Stored data:
--------
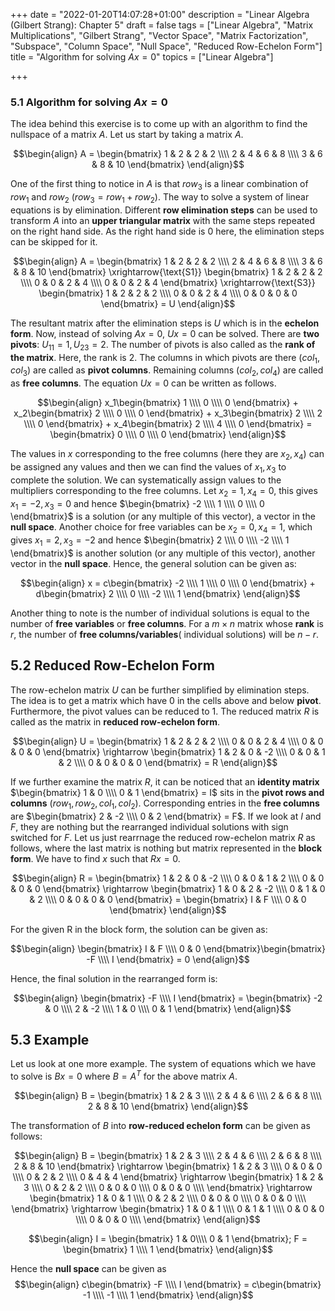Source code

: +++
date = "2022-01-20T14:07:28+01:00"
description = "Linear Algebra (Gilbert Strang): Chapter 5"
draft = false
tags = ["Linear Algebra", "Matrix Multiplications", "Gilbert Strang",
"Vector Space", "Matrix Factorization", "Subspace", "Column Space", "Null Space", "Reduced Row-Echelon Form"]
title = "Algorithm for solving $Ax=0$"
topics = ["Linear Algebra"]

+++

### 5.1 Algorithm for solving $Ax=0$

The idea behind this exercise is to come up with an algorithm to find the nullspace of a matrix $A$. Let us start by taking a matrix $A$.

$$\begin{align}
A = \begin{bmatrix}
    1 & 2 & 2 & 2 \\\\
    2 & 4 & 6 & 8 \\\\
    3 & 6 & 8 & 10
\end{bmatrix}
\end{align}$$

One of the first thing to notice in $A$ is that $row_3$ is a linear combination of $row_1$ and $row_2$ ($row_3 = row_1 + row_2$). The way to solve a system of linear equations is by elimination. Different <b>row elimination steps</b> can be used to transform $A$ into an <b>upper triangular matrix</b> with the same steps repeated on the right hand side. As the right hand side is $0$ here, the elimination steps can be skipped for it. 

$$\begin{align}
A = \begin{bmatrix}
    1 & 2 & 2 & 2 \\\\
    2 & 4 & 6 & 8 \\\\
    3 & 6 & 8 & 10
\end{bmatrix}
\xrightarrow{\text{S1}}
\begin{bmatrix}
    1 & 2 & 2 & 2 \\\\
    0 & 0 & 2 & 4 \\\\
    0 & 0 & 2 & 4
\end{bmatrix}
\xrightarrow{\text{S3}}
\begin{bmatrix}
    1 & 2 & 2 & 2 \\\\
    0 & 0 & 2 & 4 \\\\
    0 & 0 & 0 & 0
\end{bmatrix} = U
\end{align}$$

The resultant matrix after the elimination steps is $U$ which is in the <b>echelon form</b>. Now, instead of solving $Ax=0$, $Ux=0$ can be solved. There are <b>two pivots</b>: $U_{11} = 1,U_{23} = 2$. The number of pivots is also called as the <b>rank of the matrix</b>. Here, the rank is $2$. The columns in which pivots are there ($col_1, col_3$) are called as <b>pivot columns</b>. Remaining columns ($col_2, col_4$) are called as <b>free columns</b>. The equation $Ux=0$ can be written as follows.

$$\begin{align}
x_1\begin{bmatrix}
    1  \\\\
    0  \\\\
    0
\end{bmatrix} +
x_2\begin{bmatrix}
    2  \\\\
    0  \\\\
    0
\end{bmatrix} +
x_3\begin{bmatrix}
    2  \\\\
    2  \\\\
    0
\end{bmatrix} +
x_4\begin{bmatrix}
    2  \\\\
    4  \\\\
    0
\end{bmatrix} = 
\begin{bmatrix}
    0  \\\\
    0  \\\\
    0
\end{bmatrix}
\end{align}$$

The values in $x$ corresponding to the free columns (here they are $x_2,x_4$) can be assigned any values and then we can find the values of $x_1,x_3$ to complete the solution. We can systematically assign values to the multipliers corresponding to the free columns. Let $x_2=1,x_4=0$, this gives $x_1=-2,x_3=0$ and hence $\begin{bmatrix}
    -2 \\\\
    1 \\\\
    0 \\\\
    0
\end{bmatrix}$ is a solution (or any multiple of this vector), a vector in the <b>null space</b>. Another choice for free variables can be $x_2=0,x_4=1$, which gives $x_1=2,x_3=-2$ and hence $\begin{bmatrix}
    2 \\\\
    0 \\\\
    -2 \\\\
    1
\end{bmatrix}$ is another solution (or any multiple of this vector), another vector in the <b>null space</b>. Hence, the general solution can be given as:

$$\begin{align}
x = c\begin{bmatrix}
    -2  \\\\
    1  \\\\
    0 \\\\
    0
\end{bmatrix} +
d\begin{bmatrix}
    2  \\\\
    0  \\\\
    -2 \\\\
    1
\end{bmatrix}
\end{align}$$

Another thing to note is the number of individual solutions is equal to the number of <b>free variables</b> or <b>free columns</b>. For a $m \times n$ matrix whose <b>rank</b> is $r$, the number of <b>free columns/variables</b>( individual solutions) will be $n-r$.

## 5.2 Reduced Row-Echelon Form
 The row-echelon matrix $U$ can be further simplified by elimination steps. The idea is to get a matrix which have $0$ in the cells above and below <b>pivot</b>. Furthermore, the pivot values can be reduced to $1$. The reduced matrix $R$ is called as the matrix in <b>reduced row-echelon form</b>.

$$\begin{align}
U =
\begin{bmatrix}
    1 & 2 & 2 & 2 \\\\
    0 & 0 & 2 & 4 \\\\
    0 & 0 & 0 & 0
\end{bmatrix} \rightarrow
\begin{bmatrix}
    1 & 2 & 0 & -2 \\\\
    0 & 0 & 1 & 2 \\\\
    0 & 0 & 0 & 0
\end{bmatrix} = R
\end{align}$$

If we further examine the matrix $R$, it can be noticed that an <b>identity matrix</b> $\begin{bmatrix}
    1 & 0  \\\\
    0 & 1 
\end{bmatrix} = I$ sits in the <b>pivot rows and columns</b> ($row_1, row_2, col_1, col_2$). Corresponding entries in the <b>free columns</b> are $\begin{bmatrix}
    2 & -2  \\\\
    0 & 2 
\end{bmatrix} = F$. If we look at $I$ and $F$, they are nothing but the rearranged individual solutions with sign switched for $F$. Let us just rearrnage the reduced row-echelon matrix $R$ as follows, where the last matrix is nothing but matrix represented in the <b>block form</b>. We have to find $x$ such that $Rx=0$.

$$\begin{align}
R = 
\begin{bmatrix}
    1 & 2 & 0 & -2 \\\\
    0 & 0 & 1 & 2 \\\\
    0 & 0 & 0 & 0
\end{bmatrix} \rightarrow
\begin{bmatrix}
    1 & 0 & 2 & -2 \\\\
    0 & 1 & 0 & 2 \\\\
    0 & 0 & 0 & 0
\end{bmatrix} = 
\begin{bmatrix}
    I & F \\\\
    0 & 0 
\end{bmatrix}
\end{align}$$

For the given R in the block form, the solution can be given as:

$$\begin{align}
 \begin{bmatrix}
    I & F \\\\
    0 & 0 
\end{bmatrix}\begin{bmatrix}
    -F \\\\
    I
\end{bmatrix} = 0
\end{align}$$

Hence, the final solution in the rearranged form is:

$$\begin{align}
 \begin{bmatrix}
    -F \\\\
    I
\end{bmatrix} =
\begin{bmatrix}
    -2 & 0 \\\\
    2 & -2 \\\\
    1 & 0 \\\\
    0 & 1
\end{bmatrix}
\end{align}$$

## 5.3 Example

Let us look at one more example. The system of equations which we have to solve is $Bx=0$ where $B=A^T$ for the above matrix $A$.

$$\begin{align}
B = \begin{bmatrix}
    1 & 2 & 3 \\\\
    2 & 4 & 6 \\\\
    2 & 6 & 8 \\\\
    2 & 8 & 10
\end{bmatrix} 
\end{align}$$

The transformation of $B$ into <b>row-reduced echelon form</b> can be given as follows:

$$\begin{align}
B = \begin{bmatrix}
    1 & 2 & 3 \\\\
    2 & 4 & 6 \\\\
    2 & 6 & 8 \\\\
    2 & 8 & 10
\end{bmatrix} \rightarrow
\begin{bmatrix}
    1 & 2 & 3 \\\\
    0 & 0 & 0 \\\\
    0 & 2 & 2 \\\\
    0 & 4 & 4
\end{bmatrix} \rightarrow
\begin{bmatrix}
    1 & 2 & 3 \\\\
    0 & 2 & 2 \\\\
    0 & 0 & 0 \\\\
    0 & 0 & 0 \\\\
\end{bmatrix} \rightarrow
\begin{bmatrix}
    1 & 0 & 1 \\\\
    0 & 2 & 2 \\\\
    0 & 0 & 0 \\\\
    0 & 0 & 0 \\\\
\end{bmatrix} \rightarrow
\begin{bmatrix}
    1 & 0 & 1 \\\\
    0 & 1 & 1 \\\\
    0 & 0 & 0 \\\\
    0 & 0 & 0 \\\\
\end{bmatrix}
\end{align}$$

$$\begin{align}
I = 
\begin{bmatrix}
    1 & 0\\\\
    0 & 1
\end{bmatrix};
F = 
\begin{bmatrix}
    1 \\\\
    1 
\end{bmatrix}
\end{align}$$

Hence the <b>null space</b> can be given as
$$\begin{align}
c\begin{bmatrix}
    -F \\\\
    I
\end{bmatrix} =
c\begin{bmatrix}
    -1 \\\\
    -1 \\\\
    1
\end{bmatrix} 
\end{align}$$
--------
* [Task brief]: Say how many lines above contain "further", and give no words besides the number.

* [Result of this task]: 2